Aberrações do jornalismo científico

Este texto veio direto do túnel do tempo, recuperado com ajuda do amigo Julián Catino. Foi uma resposta a uma matéiria horrível publicado na revista IstoÉ em 2009 – “Os domadores de Titã“, de Fabiana Guedes, veiculada na edição 2078. Aqui, na íntegra.

Há algum tempo tenho observado os artigos sobre ciência em jornais e revistas nacionais e não lembro de erros tão grotescos como os que foram cometidos por Fabiana Guedes, no número 2078, “Os Domadores de Titã”. Em poucas linhas a autora conseguiu reunir uma coleção de erros absurda.

O artigo da IstoÉ trata-se da divulgação de uma notícia que foi publicada no site da revista New Scientist ainda em Junho deste ano (veja aqui) sobre um artigo publicado no periódico científico The Journal of Physical Chemistry A (veja o artigo), de autoria de pesquisadores brasileiros.
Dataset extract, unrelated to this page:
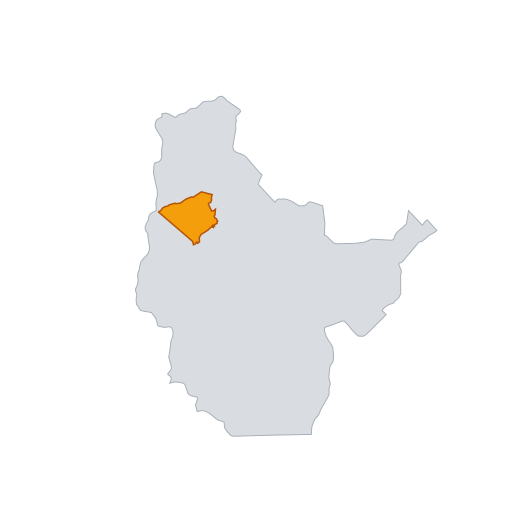 Wau, Western Bahr el Ghazal, South Sudan (highlighted), rotated 47°
{"feature_id": "79223893B74023037447504", "entity_name": "Wau", "entity_type": "district", "adm_level": 2, "iso_a3": "SSD", "parent_name": "South Sudan", "parent_adm1": "Western Bahr el Ghazal", "projection": "robinson", "projection_center": [27.449, 7.398], "detail": "fine", "context": "in_parent", "style": "filled", "palette": "amber", "viewbox_px": 512, "rotation_deg": 47, "n_neighbors": 0, "source": "geoboundaries", "source_scale": "gbopen_adm2", "svg_char_len": 4382}
<svg xmlns="http://www.w3.org/2000/svg" viewBox="0 0 512 512"><g transform="rotate(47 256 256)"><path d="M385.2,380.9L372.9,394.9L372.0,395.7L370.5,396.8L365.5,396.9L360.3,396.2L355.6,392.5L350.8,395.3L347.7,396.2L345.9,396.5L341.6,397.0L335.6,398.5L332.8,400.4L331.4,401.9L330.1,404.6L329.5,404.9L328.4,404.6L326.9,403.5L323.6,401.9L322.0,398.4L320.5,396.3L319.3,395.2L314.1,398.7L311.7,399.5L309.6,399.4L305.9,397.4L301.8,395.8L299.7,395.8L296.5,397.9L293.0,401.0L291.1,404.1L290.2,405.9L288.9,403.1L287.7,401.3L286.0,400.6L282.6,401.3L281.7,400.3L281.6,397.9L281.1,395.7L280.2,394.1L277.5,392.4L270.7,389.0L265.4,382.3L262.8,379.2L260.9,377.2L258.1,371.9L255.0,368.3L251.2,366.6L248.7,367.4L246.1,371.3L241.3,375.0L239.1,375.1L236.2,373.1L232.7,371.7L226.2,371.1L223.6,372.8L220.1,375.6L217.2,377.3L215.3,377.5L213.6,376.8L211.7,376.5L210.0,376.4L206.6,373.8L204.8,372.0L203.6,370.1L201.7,368.9L199.4,367.9L197.8,366.3L197.0,364.3L195.7,361.7L194.0,359.4L188.8,355.2L187.2,352.7L186.1,350.3L184.0,347.7L181.7,344.1L181.0,339.0L180.9,334.8L180.4,332.8L179.4,330.9L178.3,329.3L176.4,327.4L172.2,324.7L167.8,321.6L165.6,319.8L161.6,319.2L159.2,317.4L157.2,313.5L156.4,310.3L154.4,307.9L153.5,306.1L153.0,304.1L154.6,297.9L152.3,295.8L148.8,292.9L146.3,289.8L144.8,287.0L140.3,283.2L130.6,277.6L125.0,274.0L121.9,270.7L119.2,267.6L118.9,266.3L120.7,263.1L120.9,260.5L119.5,257.7L113.7,252.3L109.1,246.4L105.5,244.5L97.1,242.9L94.6,242.2L92.1,241.1L89.6,238.4L88.7,235.3L90.0,230.2L89.2,228.7L87.8,228.2L88.2,227.2L89.8,224.7L92.4,223.1L99.4,220.6L99.8,219.7L99.9,216.5L100.5,215.0L102.9,210.6L103.3,208.9L103.4,205.1L103.7,203.4L104.4,202.1L106.3,200.0L107.0,198.7L107.3,195.8L107.1,190.2L108.1,187.9L112.5,182.8L113.7,180.5L114.1,178.5L114.0,176.4L114.3,174.3L115.6,172.3L116.7,171.7L120.0,171.1L122.2,171.5L137.7,168.0L139.5,168.5L140.3,170.5L140.2,173.9L140.5,175.5L141.3,176.6L143.8,178.2L145.5,180.8L146.4,181.8L148.9,183.6L160.4,198.7L163.6,200.1L166.8,199.6L173.1,196.5L176.2,195.7L198.1,196.6L200.6,196.1L204.0,203.7L205.6,205.5L229.7,205.6L229.2,203.4L229.5,201.0L233.7,196.4L234.3,195.8L238.0,193.6L241.7,192.1L248.6,190.4L251.2,187.6L252.6,185.1L252.6,180.2L253.5,179.4L255.2,178.2L263.2,173.8L264.6,172.9L278.8,183.1L286.9,191.3L287.3,191.7L287.8,191.8L288.2,191.5L288.5,191.1L289.5,190.8L292.9,190.7L299.4,190.3L301.5,189.3L314.4,174.8L317.7,170.2L318.6,169.3L320.4,166.0L322.4,160.3L322.8,159.7L336.9,146.1L337.4,145.0L337.6,144.2L335.4,139.6L334.9,137.3L334.8,133.7L335.2,128.2L335.0,124.7L334.8,123.7L334.7,123.5L326.8,113.5L346.8,113.4L346.8,112.2L346.7,111.8L346.4,110.6L346.1,109.0L346.1,108.1L346.3,107.3L346.3,106.8L346.2,106.4L346.2,106.2L346.3,106.1L360.7,106.3L360.5,109.1L358.8,115.8L358.9,119.7L358.5,124.3L358.0,125.6L357.2,126.7L357.0,127.3L357.0,127.8L360.1,153.2L359.9,154.3L359.1,155.9L358.9,156.4L358.9,156.8L359.2,157.1L365.8,159.8L366.2,160.0L366.4,160.2L368.8,163.5L382.0,175.6L382.4,176.2L383.8,180.0L384.0,180.6L384.0,181.5L384.0,182.2L383.7,184.5L383.8,185.5L384.0,186.1L384.2,186.9L384.2,187.2L384.1,187.7L382.1,192.1L381.5,195.2L381.3,197.9L381.5,199.4L381.7,200.4L381.9,200.7L382.0,200.9L387.7,200.9L387.7,202.3L388.5,225.3L388.5,227.9L388.3,231.1L387.7,232.4L386.1,234.2L384.1,235.9L379.0,236.3L374.7,236.2L371.7,235.9L367.6,235.7L363.7,236.1L362.3,237.5L357.3,249.7L355.7,252.8L355.3,254.5L355.8,255.6L357.8,257.1L362.2,259.3L367.2,260.6L370.9,261.1L373.5,261.7L375.5,262.4L382.6,267.9L384.9,270.5L386.2,272.8L386.5,275.2L387.6,277.7L394.1,285.3L400.3,288.9L402.7,293.0L405.0,295.0L407.2,297.1L408.4,300.3L411.1,309.4L412.9,314.3L414.8,318.2L415.6,324.6L417.0,327.5L418.6,331.0L421.1,334.1L423.8,336.5L424.2,337.2L397.4,367.1L385.2,380.9Z" fill="#d9dde1" stroke="#a8b0b8" stroke-width="1"/><path d="M171.8,252.2L170.2,261.8L168.6,263.2L166.6,268.6L165.7,275.3L163.5,278.5L162.1,279.3L159.5,284.3L159.2,286.7L158.0,288.6L157.2,291.4L157.9,295.4L157.2,296.6L157.5,297.3L176.5,295.2L202.1,292.4L205.2,294.1L205.8,292.0L205.3,289.9L207.0,290.0L207.0,287.6L203.8,284.9L202.8,281.3L204.3,273.4L204.2,268.6L206.1,267.9L205.5,266.9L204.1,267.5L204.1,266.5L205.7,265.9L204.7,265.3L205.6,262.2L204.5,261.4L204.5,260.4L201.6,259.6L200.4,260.1L198.4,259.5L198.0,258.1L194.1,253.7L193.9,256.3L192.8,257.8L185.6,255.5L185.2,254.1L186.0,252.7L184.8,250.4L182.6,248.5L181.3,246.2L171.8,252.2Z" fill="#f59e0b" stroke="#b45309" stroke-width="1.5"/></g></svg>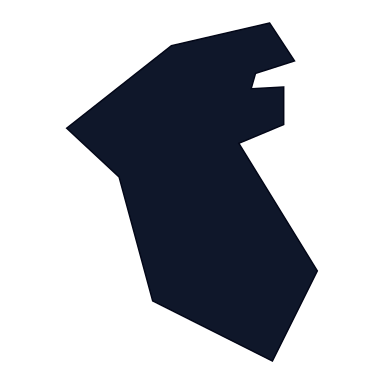 Bel Air, Mercator projection
{"feature_id": "SYC-5206", "entity_name": "Bel Air", "entity_type": "state/province", "adm_level": 1, "iso_a3": "SYC", "parent_name": "Seychelles", "parent_adm1": "", "projection": "mercator", "projection_center": [55.454, -4.638], "detail": "fine", "context": "isolated", "style": "filled", "palette": "ink", "viewbox_px": 384, "rotation_deg": 0, "n_neighbors": 0, "source": "natural_earth", "source_scale": "10m", "svg_char_len": 292}
<svg xmlns="http://www.w3.org/2000/svg" viewBox="0 0 384 384"><path d="M269.6,23.0L294.5,60.9L255.5,73.4L251.1,88.8L283.7,87.0L283.7,124.5L238.8,143.3L317.3,270.9L272.4,361.0L152.7,300.9L119.1,177.0L66.7,128.2L171.4,45.7L269.6,23.0Z" fill="#0f172a" stroke="#020617" stroke-width="1.5"/></svg>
O artigo científico trata da síntese de adenina, uma base nitrogenada presente nos ácidos nucléicos (DNA e RNA) utilizando-se raios-X nas condições simuladas da atmosfera do grande satélite de Saturno. Ainda nos anos 80, uma equipe, na qual participava inclusive Carl Sagan, conseguiu sintetizar adenina utilizando faíscas elétricas simulando relâmpagos. A falta de evidências sobre a existência de relâmpagos em Titã acabou descartando a hipótese.

Sobre o artigo da IstoÉ, é preciso fazer alguns comentários. De início ela trata a revista “New Scientist” como sendo americana, quando é inglesa, e como sendo “uma das bíblias da comunicação científica mundial”, quando na verdade se trata de uma revista de divulgação científica, tal qual a Scientific American (esta sim, americana).
Em seguida ela comenta sobre a descoberta de cientistas brasileiros – a simulação do ambiente de Titã com a síntese de adenina. Fabiana Guedes trata a adenina como uma proteína, quando na realidade não tem nada a ver com isso. Uma proteína é um polímero de aminoácidos, são biomoléculas diferentes. Adenina trata-se de uma base nitrogenada, que faz parte da estrutura do DNA e RNA. São coisas completamente diferentes. É como, por exemplo, chamar um tijolo de areia ou algo ainda mais nonsense. Na sequência a autora escreve dando a entender que a adenina só existe no DNA humano, o que é outro erro absurdo, uma vez que os componentes do DNA são exatamente os mesmos em humanos, plantas, fungos, bactérias ou outros animais.
Pense dez vezes antes de ler uma notícia de divulgação científica em uma revista semanal do Brasil. É um desespero! Espero que em outras questões eles tenham maior cuidado.